The Junk ETF is down 6% from its HIGHS and is has “completely rolled over”???
We’re in a hall of mirrors…with the lights off. How can anyone tell what anything is “worth”?
When all this fake capital evaporates, when cheap credit dries up, when collateral gets repriced and when zombie entities go incontrovertibly & un-hideably bankrupt, 6% losses will likely be a daily occurrence.
2010 i thought there might be an unwinding…those were the innocent days. of all the derivative market exposure, i never imagined this: http://www.bis.org/statistics/dt1920a.pdf
Interest Rate Contracts 12/2014 Notional 505,454 Trillion
“Barriers to accumulation are perpetually dissolving and re-forming around the issue of so-called natural scarcities and on occasion, as Marx might put it, these barriers can be transformed into absolute contradictions and crises.”
David Harvey, The Enigma of Capital and the Crises of Capitalism
unwinding…there may not even be a start over.
but we won’t all be cannon fodder…right?
Note what a disaster the lack of inflation and incipient deflation is for the FED. If only it could have got to 2.5 or 3 % it could inflate its way out of the balance sheet trillions.

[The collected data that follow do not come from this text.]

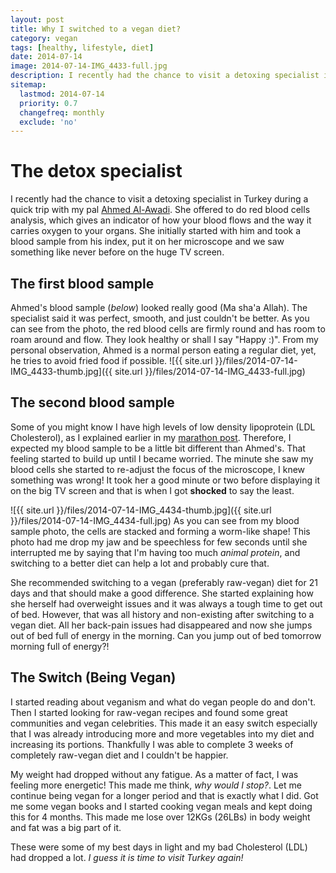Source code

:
 ```yaml
---
layout: post
title: Why I switched to a vegan diet?
category: vegan
tags: [healthy, lifestyle, diet]
date: 2014-07-14
image: 2014-07-14-IMG_4433-full.jpg
description: I recently had the chance to visit a detoxing specialist in Turkey during a quick trip with my pal Ahmed Al-Awadi. She offered to do red blood cells analysis, which gives an indicator of how your blood flows and the way it carries oxygen to your organs. She initially started with him and took a blood sample from his index, put it on her microscope and we saw something like never before on the huge TV screen.
sitemap:
  lastmod: 2014-07-14
  priority: 0.7
  changefreq: monthly
  exclude: 'no'
---
```


# The detox specialist
I recently had the chance to visit a detoxing specialist in Turkey during a quick trip with my pal [Ahmed Al-Awadi](http://www.instagram.com/ahmed_awadi). She offered to do red blood cells analysis, which gives an indicator of how your blood flows and the way it carries oxygen to your organs. She initially started with him and took a blood sample from his index, put it on her microscope and we saw something like never before on the huge TV screen.

## The first blood sample
Ahmed's blood sample (*below*) looked really good (Ma sha'a Allah). The specialist said it was perfect, smooth, and just couldn't be better. As you can see from the photo, the red blood cells are firmly round and has room to roam around and flow. They look healthy or shall I say "Happy :)". From my personal observation, Ahmed is a normal person eating a regular diet, yet, he tries to avoid fried food if possible.
![{{ site.url }}/files/2014-07-14-IMG_4433-thumb.jpg]({{ site.url }}/files/2014-07-14-IMG_4433-full.jpg)

<!--break-->
 
## The second blood sample
Some of you might know I have high levels of low density lipoprotein (LDL Cholesterol), as I explained earlier in my [marathon post](/running/2013/04/30/running-a-marathon-for-the-first-time.html). Therefore, I expected my blood sample to be a little bit different than Ahmed's. That feeling started to build up until I became worried. The minute she saw my blood cells she started to re-adjust the focus of the microscope, I knew something was wrong! It took her a good minute or two before displaying it on the big TV screen and that is when I got **shocked** to say the least.

![{{ site.url }}/files/2014-07-14-IMG_4434-thumb.jpg]({{ site.url }}/files/2014-07-14-IMG_4434-full.jpg)
As you can see from my blood sample photo, the cells are stacked and forming a worm-like shape! This photo had me drop my jaw and be speechless for few seconds until she interrupted me by saying that I'm having too much *animal protein*, and switching to a better diet can help a lot and probably cure that.

She recommended switching to a vegan (preferably raw-vegan) diet for 21 days and that should make a good difference. She started explaining how she herself had overweight issues and it was always a tough time to get out of bed. However, that was all history and non-existing after switching to a vegan diet. All her back-pain issues had disappeared and now she jumps out of bed full of energy in the morning. Can you jump out of bed tomorrow morning full of energy?!

## The Switch (Being Vegan)

I started reading about veganism and what do vegan people do and don't. Then I started looking for raw-vegan recipes and found some great communities and vegan celebrities. This made it an easy switch especially that I was already introducing more and more vegetables into my diet and increasing its portions. Thankfully I was able to complete 3 weeks of completely raw-vegan diet and I couldn't be happier.

My weight had dropped without any fatigue. As a matter of fact, I was feeling more energetic! This made me think, *why would I stop?*. Let me continue being vegan for a longer period and that is exactly what I did. Got me some vegan books and I started cooking vegan meals and kept doing this for 4 months. This made me lose over 12KGs (26LBs) in body weight and fat was a big part of it.

These were some of my best days in light and my bad Cholesterol (LDL) had dropped a lot. *I guess it is time to visit Turkey again!*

If deflation happens its debt grows.
You guys are scaring me now. I am afraid of the unwind, but I am more afraid of the not unwind. Not a business type, so I find many of the comments here to be educational. Can one of you answer a, perhaps naive, question. That being: If we all agree to a global mass delusion, can’t the game run on much longer? OK, two questions: If every metric and every market function, possibly including gravity, is being manipulated, faked or ignored, how does the party stop?
Train
Hmmmmm….. Think about it, even if everybody on board the Titanic had totally denied the situation, how would the party have come to an end?
Reminds of an old joke: A Liberal, a Conservative, and a Radical are on the deck of the Titanic observing the oncoming iceberg. The Liberal says, maybe we should form a committee to discuss the situation. The Conservative says, hell, no! we’ve done just fine up to now. The ?Radical says, we have to change course NOW!!
As far as current conditions are concerned, call me a Radical.
This is all really pretty straight forward to understand. Back in 2008 American ‘consumers’ hit the financial wall at just under the speed of sound and their viscera are still splattered all over the surrounding landscape. There has BEEN no “recovery” in any meaningful sense at this level of the economy. As Wolf points out. It’s only the feds ‘free money for billionaires’ policy that has kept a lid on things but that is rapidly losing any remaining shreds of legitimacy.
inflation is fostered by fiat in the things the like food, housing, health insurance, etc. This inflation destroys what discretionary spending is left. The ponzi cannot continue if the public spending goes into hiberation.
They ran out of money last Fall when QE stopped. They coasted for a year bouncing around a 10 to 15 percent range like a dog chasing his tail. Now the IV drip has run dry and they will be asking for another. Interest rate increase, my A$$.